GIVEN ENTRIES »
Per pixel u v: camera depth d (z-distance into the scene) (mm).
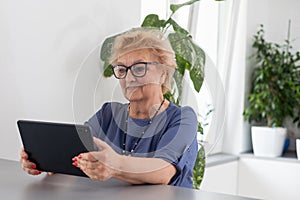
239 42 3914
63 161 1436
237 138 3902
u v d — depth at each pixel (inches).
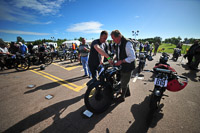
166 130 69.9
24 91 128.5
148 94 118.7
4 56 231.0
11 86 143.7
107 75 92.0
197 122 76.6
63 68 249.1
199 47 200.1
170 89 79.9
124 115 85.0
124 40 81.4
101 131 70.1
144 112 88.3
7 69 242.5
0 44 226.8
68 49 416.5
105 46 109.4
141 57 190.5
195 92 121.2
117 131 69.9
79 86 143.2
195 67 214.1
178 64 276.8
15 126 74.5
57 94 120.6
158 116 83.2
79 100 107.7
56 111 90.4
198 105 97.3
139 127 72.8
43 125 75.3
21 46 234.1
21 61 232.5
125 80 93.1
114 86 101.3
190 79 163.3
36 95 118.6
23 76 188.9
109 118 82.0
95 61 98.7
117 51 94.0
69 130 71.0
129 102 103.0
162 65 83.0
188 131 68.9
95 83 82.3
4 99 110.4
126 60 78.9
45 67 261.4
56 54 379.9
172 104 99.0
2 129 72.1
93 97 113.0
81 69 236.2
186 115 84.1
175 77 82.0
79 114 86.6
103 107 89.4
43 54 284.5
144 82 153.5
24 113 88.1
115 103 101.7
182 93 119.3
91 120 79.9
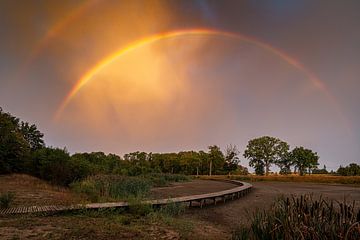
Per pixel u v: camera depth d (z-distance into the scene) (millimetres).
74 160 24172
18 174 24859
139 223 9812
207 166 98438
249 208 15547
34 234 7551
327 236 4641
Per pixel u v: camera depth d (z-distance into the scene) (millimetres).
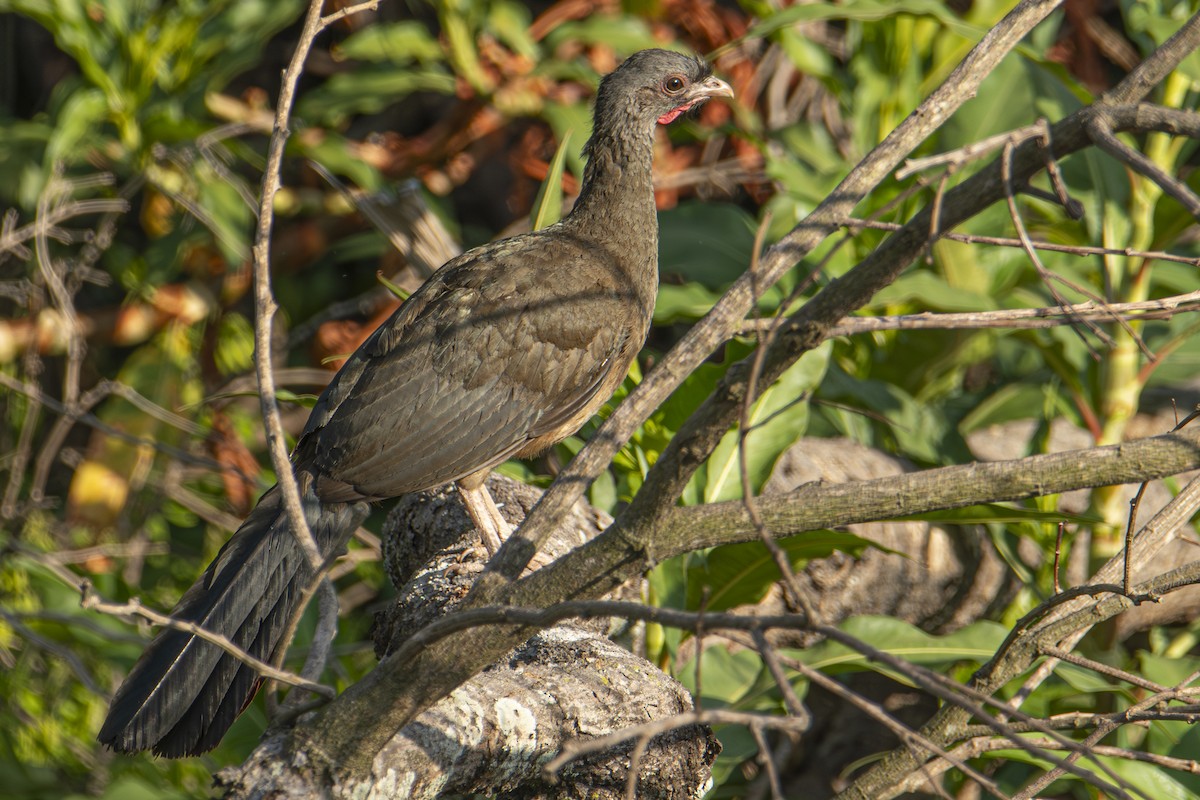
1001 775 10086
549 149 15570
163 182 13523
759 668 9102
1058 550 5797
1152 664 8914
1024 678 8594
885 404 10547
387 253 14820
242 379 14398
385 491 7902
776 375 4633
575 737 5684
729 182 15344
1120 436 10500
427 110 17453
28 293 13883
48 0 12867
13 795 11281
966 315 4590
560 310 8484
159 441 13922
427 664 4898
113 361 16250
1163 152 10273
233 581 6227
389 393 8039
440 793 5438
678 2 14758
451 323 8281
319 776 4852
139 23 13664
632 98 9172
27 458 14555
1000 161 4336
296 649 10781
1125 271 10469
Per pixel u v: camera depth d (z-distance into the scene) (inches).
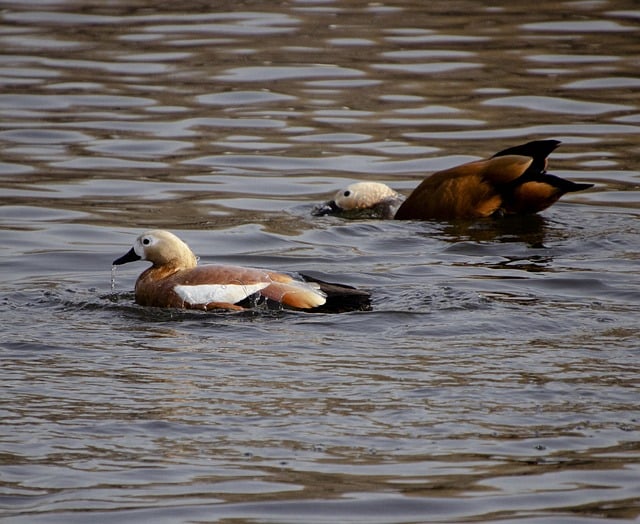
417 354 446.0
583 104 920.3
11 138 854.5
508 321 486.9
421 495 337.4
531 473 348.5
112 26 1147.9
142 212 709.9
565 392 403.2
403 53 1048.8
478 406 393.4
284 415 388.8
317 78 994.7
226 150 837.2
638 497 334.3
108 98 946.1
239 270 521.0
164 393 408.5
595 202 722.2
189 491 340.5
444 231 666.2
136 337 474.6
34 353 453.4
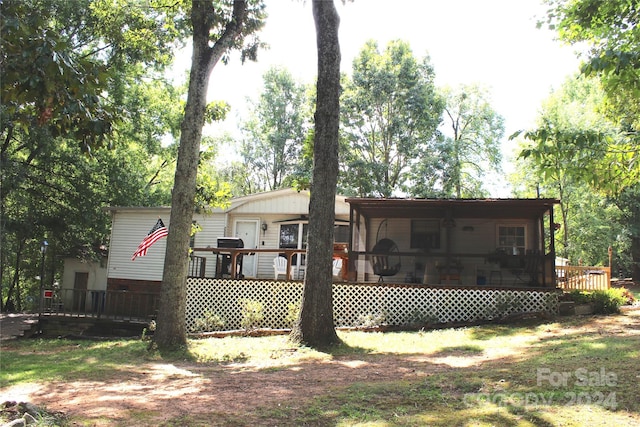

WORK ORDER »
Reproduce the lines above, beginning at the line with "105 46 109.4" and stopping after the line with "126 60 78.9", exactly as they are.

TASK RESPONSE »
105 46 109.4
141 57 190.5
195 92 121.2
117 131 69.9
79 86 143.2
195 67 214.1
178 64 276.8
15 126 74.5
57 94 120.6
158 116 83.2
79 100 107.7
56 111 90.4
198 105 97.3
139 127 72.8
43 125 75.3
21 46 234.1
21 61 232.5
125 80 93.1
114 86 101.3
190 79 163.3
36 95 118.6
23 76 188.9
109 118 82.0
95 61 98.7
117 51 94.0
69 130 71.0
129 102 103.0
162 65 83.0
188 131 68.9
95 83 82.3
4 99 110.4
126 60 78.9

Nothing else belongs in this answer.